§ Texte à lire:
----------
Dès lors, nous présumons que l’humanitude porte en elle son possible létal. Qu’elle concourt à la fin de notre humanité en produisant un domaine existentiel où s’esquisse une (auto)biographie de l’arrachement et de l’incarnation multiple ; où convergent les techniques, les projets sociaux et les aspirations individuelle ; et où l’on observe un rapprochement aventureux des possibles technoscientifiques et du fonds fantasmatique et mythologique.

(003) Au reste la souffrance est partout. Partout des demandes ou des appels – bouteilles jetées dans une mer mourante. Et puis, venant à leur rencontre ou les devançant pour quelquefois les inventer, les possibles technoscientifiques ou biomédicaux….

Et de nous promettre une vie plus longue, plus dense, plus belle. Et de nous dessiner un avenir radieux : bien-être, égalité (inscrite au cœur de génomes manipulés ou reprogrammés), découvertes et conquêtes (d’autres possibles, d’autres univers).
----------
(Entrées tirées d'une collection)
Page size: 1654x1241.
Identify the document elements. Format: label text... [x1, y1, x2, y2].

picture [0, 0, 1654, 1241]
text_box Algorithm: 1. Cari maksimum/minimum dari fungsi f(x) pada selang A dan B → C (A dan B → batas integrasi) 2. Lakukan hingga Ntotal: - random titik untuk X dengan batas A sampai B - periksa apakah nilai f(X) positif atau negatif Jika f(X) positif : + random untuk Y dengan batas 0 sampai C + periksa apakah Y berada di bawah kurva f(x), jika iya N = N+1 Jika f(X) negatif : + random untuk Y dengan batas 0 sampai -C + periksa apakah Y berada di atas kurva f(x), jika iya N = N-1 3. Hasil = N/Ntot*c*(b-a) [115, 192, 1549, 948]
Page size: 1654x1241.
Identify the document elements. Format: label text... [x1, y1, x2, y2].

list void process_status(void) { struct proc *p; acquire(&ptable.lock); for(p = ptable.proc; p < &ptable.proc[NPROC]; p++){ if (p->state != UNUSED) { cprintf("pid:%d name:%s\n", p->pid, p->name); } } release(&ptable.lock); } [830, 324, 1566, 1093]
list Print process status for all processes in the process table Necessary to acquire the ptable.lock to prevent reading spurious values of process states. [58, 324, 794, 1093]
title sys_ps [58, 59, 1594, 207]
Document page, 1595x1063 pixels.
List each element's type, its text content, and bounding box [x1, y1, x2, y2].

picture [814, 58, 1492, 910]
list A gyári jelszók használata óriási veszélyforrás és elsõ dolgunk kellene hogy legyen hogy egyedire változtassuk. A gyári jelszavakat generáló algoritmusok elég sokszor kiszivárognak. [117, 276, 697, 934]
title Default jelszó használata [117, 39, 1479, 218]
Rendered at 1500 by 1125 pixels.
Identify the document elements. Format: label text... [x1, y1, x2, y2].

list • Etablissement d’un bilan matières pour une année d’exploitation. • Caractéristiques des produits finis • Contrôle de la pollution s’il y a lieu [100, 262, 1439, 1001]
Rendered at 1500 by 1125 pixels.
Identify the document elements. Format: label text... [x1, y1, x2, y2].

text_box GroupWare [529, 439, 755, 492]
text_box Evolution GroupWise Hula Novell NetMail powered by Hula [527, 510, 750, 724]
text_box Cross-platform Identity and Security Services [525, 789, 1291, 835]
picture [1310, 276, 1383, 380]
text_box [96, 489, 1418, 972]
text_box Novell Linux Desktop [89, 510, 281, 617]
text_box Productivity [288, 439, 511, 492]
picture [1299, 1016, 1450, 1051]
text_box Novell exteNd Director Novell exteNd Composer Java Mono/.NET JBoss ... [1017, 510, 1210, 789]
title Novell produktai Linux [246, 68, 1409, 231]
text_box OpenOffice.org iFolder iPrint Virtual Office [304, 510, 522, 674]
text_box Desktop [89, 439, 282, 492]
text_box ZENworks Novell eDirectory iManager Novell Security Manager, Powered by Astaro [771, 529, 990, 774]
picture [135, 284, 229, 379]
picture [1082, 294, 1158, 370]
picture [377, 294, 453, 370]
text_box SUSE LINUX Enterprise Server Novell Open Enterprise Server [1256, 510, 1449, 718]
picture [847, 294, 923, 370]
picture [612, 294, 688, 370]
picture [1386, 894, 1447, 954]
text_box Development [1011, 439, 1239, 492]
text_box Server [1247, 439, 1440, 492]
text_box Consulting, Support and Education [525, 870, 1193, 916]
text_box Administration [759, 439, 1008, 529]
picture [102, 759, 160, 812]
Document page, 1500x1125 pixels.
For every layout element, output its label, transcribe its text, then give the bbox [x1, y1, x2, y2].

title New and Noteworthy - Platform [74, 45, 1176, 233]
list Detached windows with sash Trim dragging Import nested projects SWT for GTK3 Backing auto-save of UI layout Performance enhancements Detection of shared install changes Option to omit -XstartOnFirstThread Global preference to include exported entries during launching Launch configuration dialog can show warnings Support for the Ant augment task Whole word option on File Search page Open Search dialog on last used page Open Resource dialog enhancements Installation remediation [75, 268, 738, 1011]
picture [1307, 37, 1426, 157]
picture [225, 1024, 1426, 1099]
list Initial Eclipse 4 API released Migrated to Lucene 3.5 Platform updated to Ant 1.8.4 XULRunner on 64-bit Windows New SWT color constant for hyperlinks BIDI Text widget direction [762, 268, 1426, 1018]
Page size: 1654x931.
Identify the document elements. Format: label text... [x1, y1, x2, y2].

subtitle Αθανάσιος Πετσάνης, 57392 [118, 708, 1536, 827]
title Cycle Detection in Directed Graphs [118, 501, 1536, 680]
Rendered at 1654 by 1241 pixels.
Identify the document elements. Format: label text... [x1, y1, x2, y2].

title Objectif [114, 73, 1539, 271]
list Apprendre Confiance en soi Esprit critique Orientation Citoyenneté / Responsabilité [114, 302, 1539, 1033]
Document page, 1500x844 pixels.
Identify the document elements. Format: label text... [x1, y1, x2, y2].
----------
§ Liste des tâches:
1 – Reproduisez fidèlement tout le passage du texte sur l'humanitude, depuis « (003) Au reste » jusqu'à « technoscientifiques ou biomédicaux…. ».
2 – Dans le texte sur l'humanitude, à quoi les demandes ou les appels sont-ils comparés ?
3 – Poursuivez le texte sur l'humanitude à la suite de sa dernière phrase.

§ Réponses aux tâches:
1 –
(003) Au reste la souffrance est partout. Partout des demandes ou des appels – bouteilles jetées dans une mer mourante. Et puis, venant à leur rencontre ou les devançant pour quelquefois les inventer, les possibles technoscientifiques ou biomédicaux….

2 – À des bouteilles jetées dans une mer mourante.

3 –
Mais il y a les décrépitudes, les errances et les misères. Les conflits, les guerres et les concurrences débridées qui font couler un sang déjà presque tari de s’être trop dévidé. Les catastrophes naturelles augmentant en intensité quand ce n’est en nombre. Les épidémies planétaires se multipliant, les inégalités se creusant. Pollutions, disettes, famines. Et extinction des espèces, raréfaction des énergies fossiles, diminution de la fécondité masculine.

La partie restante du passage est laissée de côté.